▶ _EXERCISE_: The required result is the number of lines below that hold the word "round", stated without anything else.

▶ _GIVEN RECORDS_:
-*-*-

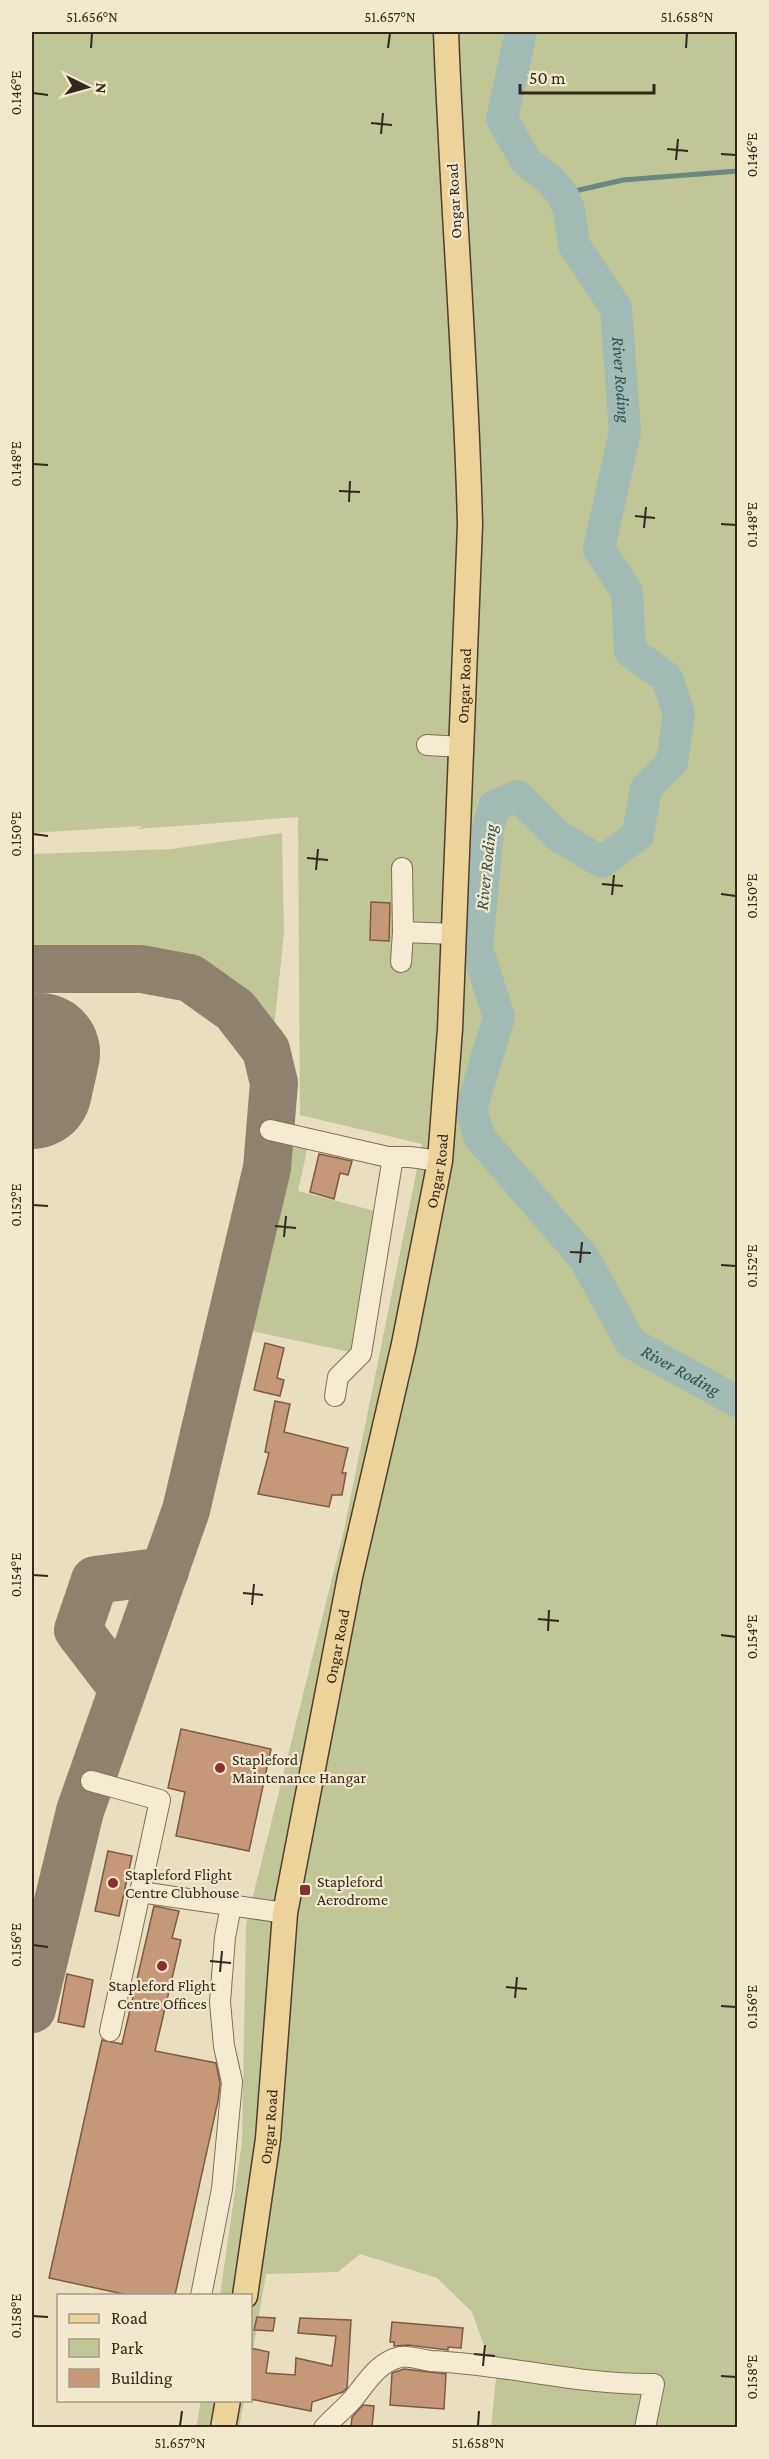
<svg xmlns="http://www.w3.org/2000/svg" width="769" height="2459" font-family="'Crimson Pro',serif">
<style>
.green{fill:#c0c695}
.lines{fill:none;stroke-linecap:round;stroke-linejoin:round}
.stream{stroke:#6b8982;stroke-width:5}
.river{stroke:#a2bcb5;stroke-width:32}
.taxiway{stroke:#8e826e;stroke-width:48}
.runway{stroke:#8e826e;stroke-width:120}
.building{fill:#c59978;stroke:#7e5a41;stroke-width:1.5}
.minor-casing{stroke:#816f59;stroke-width:22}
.major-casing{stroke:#4f3e2d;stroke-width:27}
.minor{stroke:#f5ebd2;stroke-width:20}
.major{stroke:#ebd399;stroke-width:24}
.ticks{fill:none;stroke:#32271d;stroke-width:2}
.poi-dot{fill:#8b2f2e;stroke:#f2e8ce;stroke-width:2}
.labels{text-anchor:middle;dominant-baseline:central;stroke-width:4.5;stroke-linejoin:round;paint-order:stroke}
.street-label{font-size:16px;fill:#32271d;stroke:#f2e8ce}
.poi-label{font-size:16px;fill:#32271d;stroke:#f2e8ce;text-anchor:start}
.water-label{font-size:18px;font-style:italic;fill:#2d504f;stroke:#f2e8ce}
.neatline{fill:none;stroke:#32271d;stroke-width:2}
.ticks-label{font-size:15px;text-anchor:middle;fill:#32271d}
</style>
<rect width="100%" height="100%" fill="#eadec0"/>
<!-- green -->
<g class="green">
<polygon points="32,32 737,32 737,2427 491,2427 496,2379 472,2312 437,2278 360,2254 338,2272 266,2274 251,2362 250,2296 220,2295 242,2142 246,1924 344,1530 422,1144 300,1115 298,817 137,829 143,826 32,833"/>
<polygon points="282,833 284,933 273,1038 241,990 199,963 60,947 32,949 32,854 172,849"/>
<polygon points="293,1143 308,1146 298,1191 375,1211 350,1352 252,1331"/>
<polygon points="201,2401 244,2401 239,2427 196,2428"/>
</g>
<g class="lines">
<!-- stream -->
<polyline class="stream" points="562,194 623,180 738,171"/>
<!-- river -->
<path class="river" id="s1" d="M521 32 502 119 526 161 550 180 562 194 569 209 574 245 616 308 625 432 599 549 627 592 630 651 667 678 679 714 672 762 646 788 638 835 602 862 558 836 518 796 494 806 488 829 477 948 499 1017 471 1110 480 1138 584 1258 631 1343 738 1402"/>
<!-- taxiway -->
<g class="taxiway">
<polyline points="32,969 141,969 190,978 235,1010 266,1050 274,1083 267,1168 186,1510 80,1811 32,2009"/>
<polyline points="123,1689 78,1630 95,1580 165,1571"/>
</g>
<!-- runway -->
<polyline class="runway" points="32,1089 40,1053"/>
</g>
<!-- building -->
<g class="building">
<polygon points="371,902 390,903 389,941 370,940"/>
<polygon points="319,1154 352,1161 348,1175 340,1173 334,1199 310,1192"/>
<polygon points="265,1343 284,1348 277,1378 284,1380 280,1396 254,1390"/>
<polygon points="275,1401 290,1404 284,1432 348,1448 342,1473 346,1473 342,1495 332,1495 329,1507 258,1494 269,1453 265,1452"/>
<polygon points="181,1729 271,1749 249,1851 176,1836 185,1792 168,1788"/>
<polygon points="108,1851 132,1856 119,1916 95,1911"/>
<polygon points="154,1906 179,1911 172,1938 181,1940 155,2051 216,2063 220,2083 218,2101 175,2295 128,2295 49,2278 102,2040 122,2044"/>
<polygon points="67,1974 93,1980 84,2027 58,2022"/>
<polygon points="257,2317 275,2318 273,2331 254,2330"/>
<polygon points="300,2318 351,2320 347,2388 343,2392 312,2402 311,2411 250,2399 250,2348 269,2352 266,2373 295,2375 296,2358 332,2366 336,2336 298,2333"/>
<polygon points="392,2322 463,2328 461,2348 448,2347 448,2350 408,2345 394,2346 394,2342 390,2342"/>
<polygon points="404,2369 446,2374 444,2409 390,2405 392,2373"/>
<polygon points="363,2405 374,2406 372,2427 351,2427 352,2417"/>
</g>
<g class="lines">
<defs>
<g id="minor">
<polyline points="427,745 462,747"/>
<polyline points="402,868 403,932 454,934"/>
<polyline points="401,962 403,932"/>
<polyline points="270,1130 388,1157 392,1163 361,1354 338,1377 335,1396"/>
<polyline points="388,1157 410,1157 440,1161"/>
<polyline points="91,1781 160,1800 110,2031"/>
<polyline points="140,1892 285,1913"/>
<polyline points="201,2296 222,2189 232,2082 224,2046 220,2002 225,1937 231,1906"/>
<path d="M324 2428C333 2418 344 2409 353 2399 367 2382 377 2363 400 2357 408 2355 422 2360 431 2361 506 2364 578 2385 654 2384L645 2428"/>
</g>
<g id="major">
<path id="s2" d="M245 2296 268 2139 285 1913 350 1577 404 1344 440 1161 450 1029 470 525C466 361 452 196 446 32"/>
<polyline points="223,2428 228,2400"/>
</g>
</defs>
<!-- minor casing -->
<use href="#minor" class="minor-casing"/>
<!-- major casing -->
<use href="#major" class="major-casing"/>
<!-- minor -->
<use href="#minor" class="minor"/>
<!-- major -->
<use href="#major" class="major"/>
</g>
<!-- ticks -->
<path class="ticks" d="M91 48 92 33M388 48 390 33M686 48 687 33M33 93 48 95M371 123 392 125M381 134 383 113M667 149 688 151M721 154 736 155M676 160 678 139M33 464 48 465M339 491 360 492M349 502 350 481M635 516 655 518M721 524 736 525M644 528 646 507M33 834 48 836M307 858 328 860M316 870 318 849M602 884 623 886M721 894 736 896M612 895 614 875M33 1205 48 1206M275 1226 296 1228M284 1237 286 1216M570 1252 591 1253M580 1263 582 1242M721 1265 736 1266M33 1575 48 1576M243 1593 263 1595M252 1605 254 1584M538 1619 559 1621M548 1631 549 1610M721 1635 736 1637M33 1945 48 1947M210 1961 231 1963M220 1972 222 1951M506 1987 527 1989M515 1998 517 1977M721 2006 736 2007M33 2316 48 2317M474 2354 495 2356M483 2366 485 2345M721 2376 736 2377M180 2426 182 2411M478 2426 479 2411"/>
<!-- markers -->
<g class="poi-dot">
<circle cx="220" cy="1768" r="6"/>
<circle cx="113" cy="1883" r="6"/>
<rect x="299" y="1884" width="12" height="12" rx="3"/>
<circle cx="162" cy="1966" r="6"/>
</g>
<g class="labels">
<!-- street labels -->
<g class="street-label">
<text transform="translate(454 201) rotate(-93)">Ongar Road</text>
<text stroke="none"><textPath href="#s2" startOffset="1629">Ongar Road</textPath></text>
<text stroke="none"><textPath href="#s2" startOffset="1143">Ongar Road</textPath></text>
<text stroke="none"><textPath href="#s2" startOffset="657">Ongar Road</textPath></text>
<text stroke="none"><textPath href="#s2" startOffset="171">Ongar Road</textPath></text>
</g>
<!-- poi labels -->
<g class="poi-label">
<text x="232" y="1759">Stapleford<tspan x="232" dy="18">Maintenance Hangar</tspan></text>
<text x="125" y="1874">Stapleford Flight<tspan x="125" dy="18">Centre Clubhouse</tspan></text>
<text x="317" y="1881">Stapleford<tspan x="317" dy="18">Aerodrome</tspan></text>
<text x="162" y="1985" text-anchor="middle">Stapleford Flight<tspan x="162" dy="18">Centre Offices</tspan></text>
</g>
<!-- water labels -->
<g class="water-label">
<text stroke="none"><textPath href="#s1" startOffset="387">River Roding</textPath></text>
<text transform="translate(486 867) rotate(-84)">River Roding</text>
<text stroke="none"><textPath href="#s1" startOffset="1720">River Roding</textPath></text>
</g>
</g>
<!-- border -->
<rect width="769" height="2459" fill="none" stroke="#f2e8ce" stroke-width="66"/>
<!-- legend -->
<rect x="57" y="2294" width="195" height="108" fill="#f2e8ce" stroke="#a59b87" stroke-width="1.5"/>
<rect x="69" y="2314" width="30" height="9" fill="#ebd399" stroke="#a59b87" stroke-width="1.5"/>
<text x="111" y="2324" font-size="18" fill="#32271d">Road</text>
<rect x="69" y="2339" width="30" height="18" fill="#c0c695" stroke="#a59b87" stroke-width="1.5"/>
<text x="111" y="2354" font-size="18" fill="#32271d">Park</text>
<rect x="69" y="2369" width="30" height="18" fill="#c59978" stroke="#a59b87" stroke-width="1.5"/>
<text x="111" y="2384" font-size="18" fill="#32271d">Building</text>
<!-- north arrow -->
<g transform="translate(87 87) rotate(95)" stroke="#f2e8ce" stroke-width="4.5" paint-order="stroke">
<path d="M0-4.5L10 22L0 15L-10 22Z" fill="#32271d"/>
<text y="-9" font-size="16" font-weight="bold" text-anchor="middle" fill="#32271d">N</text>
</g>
<!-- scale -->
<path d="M520 84v9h134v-9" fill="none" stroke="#32271d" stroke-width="3"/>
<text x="529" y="84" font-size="18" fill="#32271d" stroke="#f2e8ce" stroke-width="4.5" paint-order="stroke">50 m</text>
<rect x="33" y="33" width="703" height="2393" class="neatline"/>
<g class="ticks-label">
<text x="92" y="22">51.656°N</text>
<text x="390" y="22">51.657°N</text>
<text x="687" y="22">51.658°N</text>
<text transform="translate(16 93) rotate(-90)" y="5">0.146°E</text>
<text transform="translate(752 155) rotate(-90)" y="5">0.146°E</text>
<text transform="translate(16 464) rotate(-90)" y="5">0.148°E</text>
<text transform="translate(752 525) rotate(-90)" y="5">0.148°E</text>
<text transform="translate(16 834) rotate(-90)" y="5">0.150°E</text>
<text transform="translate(752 896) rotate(-90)" y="5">0.150°E</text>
<text transform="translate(16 1205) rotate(-90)" y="5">0.152°E</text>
<text transform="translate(752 1266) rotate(-90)" y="5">0.152°E</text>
<text transform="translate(16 1575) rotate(-90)" y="5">0.154°E</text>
<text transform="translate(752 1637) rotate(-90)" y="5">0.154°E</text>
<text transform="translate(16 1945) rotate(-90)" y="5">0.156°E</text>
<text transform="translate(752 2007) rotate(-90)" y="5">0.156°E</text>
<text transform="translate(16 2316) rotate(-90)" y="5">0.158°E</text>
<text transform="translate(752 2377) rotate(-90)" y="5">0.158°E</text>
<text x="180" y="2448">51.657°N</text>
<text x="478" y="2448">51.658°N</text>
</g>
</svg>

-*-*-

▶ _WRITTEN ANSWER_: 2